En el museo
romano de Villa Giulia el guardián de la Sección Quinta continúa su ronda.
Acabado ya el verano y, con él, las manadas de turistas, la vigilancia vuelve a
ser aburrida; pero hoy anda intrigado por cierto visitante y torna hacia la
saleta de Los Esposos con creciente curiosidad. «¿Estará todavía?», se
pregunta, acelerando el paso hasta asomarse a la puerta.
Está. Sigue
ahí, en el banco frente al gran sarcófago etrusco de terracota, centrado bajo
la bóveda: esa joya del museo exhibida, como en un estuche, en la saleta
entelada en ocre para imitar la cripta originaria.
Sí, ahí está.
Sin moverse desde hace media hora, como si él también fuese una figura resecada
por el fuego de los siglos. El sombrero marrón y el curtido rostro componen un
busto de arcilla, emergiendo de la camisa blanca sin corbata, al uso de los
viejos de allá abajo, en las montañas del Sur: Apulia o, más bien, Calabria.
«¿Qué verá en
esa estatua?», se pregunta el guardián. Y, como no comprende, no se atreve a
retirarse por si de repente ocurre algo, ahí, esta mañana que comenzó como
todas y ha resultado tan distinta. Pero tampoco se atreve a entrar, retenido
por inexplicable respeto. Y continúa en la puerta mirando al viejo que, ajeno a
su presencia, concentra su mirada en el sepulcro, sobre cuya tapa se reclina la
pareja humana.
La mujer,
apoyada en su codo izquierdo, el cabello en dos trenzas cayendo sobre sus
pechos, curva exquisitamente la mano derecha acercándola a sus labios pulposos.

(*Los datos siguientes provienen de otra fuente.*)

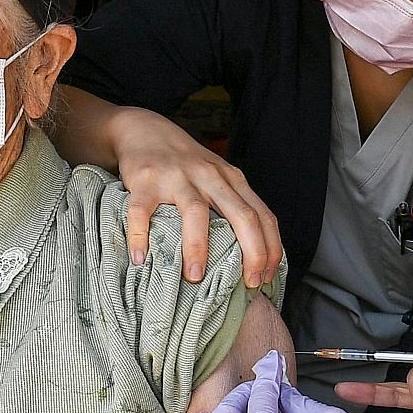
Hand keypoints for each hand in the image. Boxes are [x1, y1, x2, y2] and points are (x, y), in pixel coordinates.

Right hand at [107, 106, 281, 288]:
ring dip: (198, 247)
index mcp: (232, 179)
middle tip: (249, 283)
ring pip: (196, 213)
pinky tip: (141, 259)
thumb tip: (253, 256)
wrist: (145, 130)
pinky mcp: (145, 181)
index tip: (268, 277)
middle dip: (251, 252)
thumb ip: (234, 205)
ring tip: (195, 277)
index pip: (262, 215)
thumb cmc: (186, 164)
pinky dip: (141, 236)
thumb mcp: (218, 177)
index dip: (270, 248)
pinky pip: (142, 212)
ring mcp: (177, 177)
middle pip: (240, 215)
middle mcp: (209, 176)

A su espalda el hombre, igualmente recostado, barba en punta bajo la boca
faunesca, abarca el talle femenino con su brazo derecho. En ambos cuerpos el
rojizo tono de la arcilla quiere delatar un trasfondo sanguíneo invulnerable al
paso de los siglos. Y bajo los ojos alargados, orientalmente oblicuos, florece
en los rostros una misma sonrisa indescriptible: sabia y enigmática, serena y
voluptuosa.
Focos ocultos
iluminan con dinámico arte las figuras, dándoles un claroscuro palpitante de
vida. Por contraste, el viejo inmóvil en la penumbra resulta estatua a los ojos
del guardián. «Como cosa de magia», piensa este sin querer. Para
tranquilizarse, decide persuadirse de que todo es natural: «El viejo está
cansado y, como pagó la entrada, se ha sentado ahí para aprovecharla. Así es la
gente del campo». Al rato, como no ocurre nada, el guardián se aleja.